É o tipo de coisa que quanto mais eu vejo, mas me irrita.
Típico de jornalista querendo posar de mãe da descoberta, se o truque colar.
A gente vê muito disso por aqui com os jornalistas de cultura pop, tentando hypar uns artistas meia boca fazendo textão sobre como ele não se encaixa em nada.
Sollers Point não é ruim, é um filme niilista, bem cool, quase punk, sobre um cara de 24 anos de idade, desses traficantezinhos meia boca num subúrbio qualquer americano, que acabou de passar um ano trancado e agora está na rua de novo com tornozeleira eletrônica.
O cara vai aos poucos dando as caras, tentando arrumar emprego, tentando se entrosar com o pai, com quem está morando, tentando se aproximar da ex namorada que não quer vê-lo nem pintado de ouro e por aí vai.

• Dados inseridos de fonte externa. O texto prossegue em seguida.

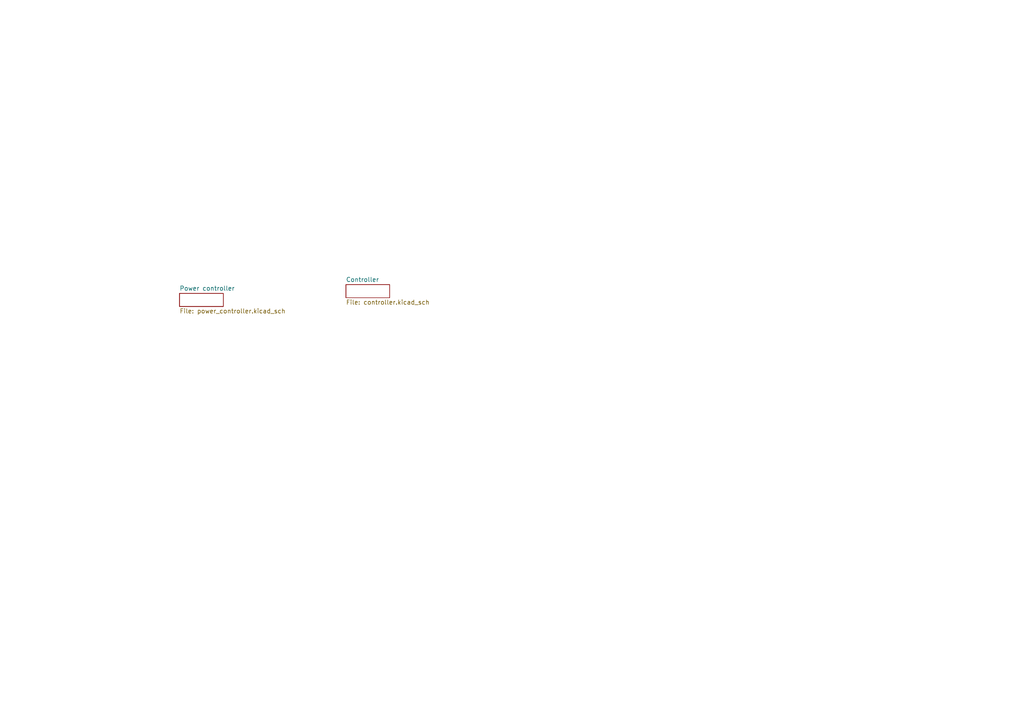
<source format=kicad_sch>
(kicad_sch
	(version 20231120)
	(generator "eeschema")
	(generator_version "8.0")
	(uuid "bb2bfe98-6e27-483c-9a1b-b3b425ec611e")
	(paper "A4")
	(lib_symbols)
	(sheet
		(at 100.33 82.55)
		(size 12.7 3.81)
		(fields_autoplaced yes)
		(stroke
			(width 0.1524)
			(type solid)
		)
		(fill
			(color 0 0 0 0.0000)
		)
		(uuid "130f64fa-73d8-4406-a141-345e7a455f04")
		(property "Sheetname" "Controller"
			(at 100.33 81.8384 0)
			(effects
				(font
					(size 1.27 1.27)
				)
				(justify left bottom)
			)
		)
		(property "Sheetfile" "controller.kicad_sch"
			(at 100.33 86.9446 0)
			(effects
				(font
					(size 1.27 1.27)
				)
				(justify left top)
			)
		)
		(instances
			(project "cx-power-control"
				(path "/bb2bfe98-6e27-483c-9a1b-b3b425ec611e"
					(page "3")
				)
			)
		)
	)
	(sheet
		(at 52.07 85.09)
		(size 12.7 3.81)
		(fields_autoplaced yes)
		(stroke
			(width 0.1524)
			(type solid)
		)
		(fill
			(color 0 0 0 0.0000)
		)
		(uuid "63c906c6-c446-498b-82c9-a4f188d8db7a")
		(property "Sheetname" "Power controller"
			(at 52.07 84.3784 0)
			(effects
				(font
					(size 1.27 1.27)
				)
				(justify left bottom)
			)
		)
		(property "Sheetfile" "power_controller.kicad_sch"
			(at 52.07 89.4846 0)
			(effects
				(font
					(size 1.27 1.27)
				)
				(justify left top)
			)
		)
		(instances
			(project "cx-power-control"
				(path "/bb2bfe98-6e27-483c-9a1b-b3b425ec611e"
					(page "2")
				)
			)
		)
	)
	(sheet_instances
		(path "/"
			(page "1")
		)
	)
)

</source>
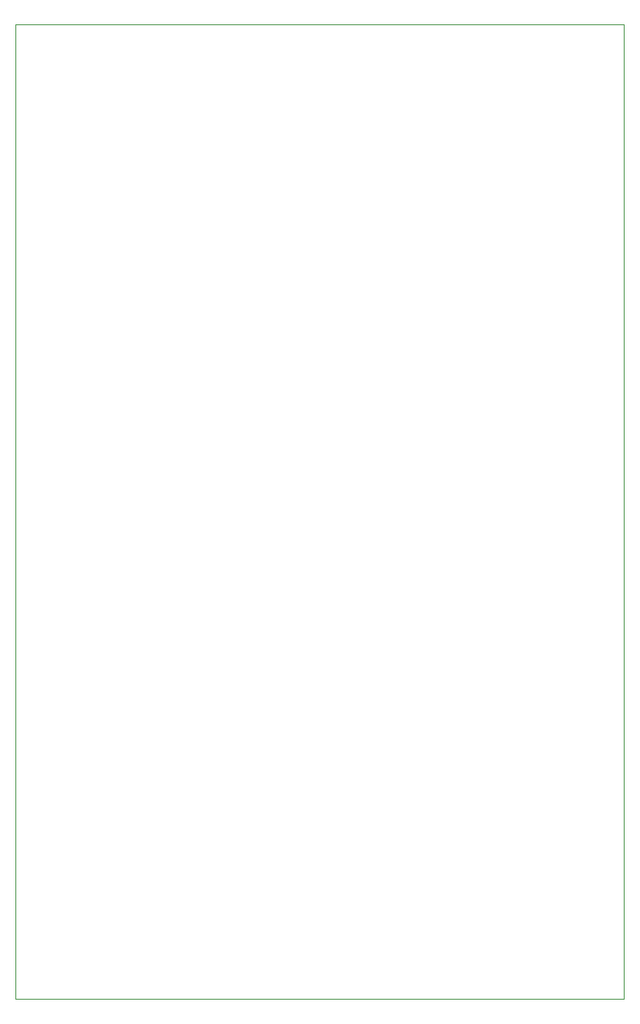
<source format=gbr>
%TF.GenerationSoftware,KiCad,Pcbnew,(5.1.6)-1*%
%TF.CreationDate,2021-07-16T15:07:45-04:00*%
%TF.ProjectId,ProbeMaster,50726f62-654d-4617-9374-65722e6b6963,rev?*%
%TF.SameCoordinates,Original*%
%TF.FileFunction,Profile,NP*%
%FSLAX46Y46*%
G04 Gerber Fmt 4.6, Leading zero omitted, Abs format (unit mm)*
G04 Created by KiCad (PCBNEW (5.1.6)-1) date 2021-07-16 15:07:45*
%MOMM*%
%LPD*%
G01*
G04 APERTURE LIST*
%TA.AperFunction,Profile*%
%ADD10C,0.100000*%
%TD*%
G04 APERTURE END LIST*
D10*
X223520000Y-44450000D02*
X223520000Y-146050000D01*
X160020000Y-44450000D02*
X223520000Y-44450000D01*
X160020000Y-146050000D02*
X160020000Y-44450000D01*
X223520000Y-146050000D02*
X160020000Y-146050000D01*
M02*

</source>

Só que, claro, o cara não é “bonzinho” e vai atrás de problema, apesar de parecer um cara tranquilão.
A grande coisa do filme pra mim é o personagem principal Keith, um cara que poderia ser o nosso vizinho com cara de sossegado mas que nem é, muito pelo contrário.
O filme é bem escrito, bem dirigido, com aquela cara de indie americano só que já com um pé no projeto com mais grana.
E isso talvez seja uma das falhas do filme, querer parecer o que não é e acaba por perder sua identidade que seria mais interessante.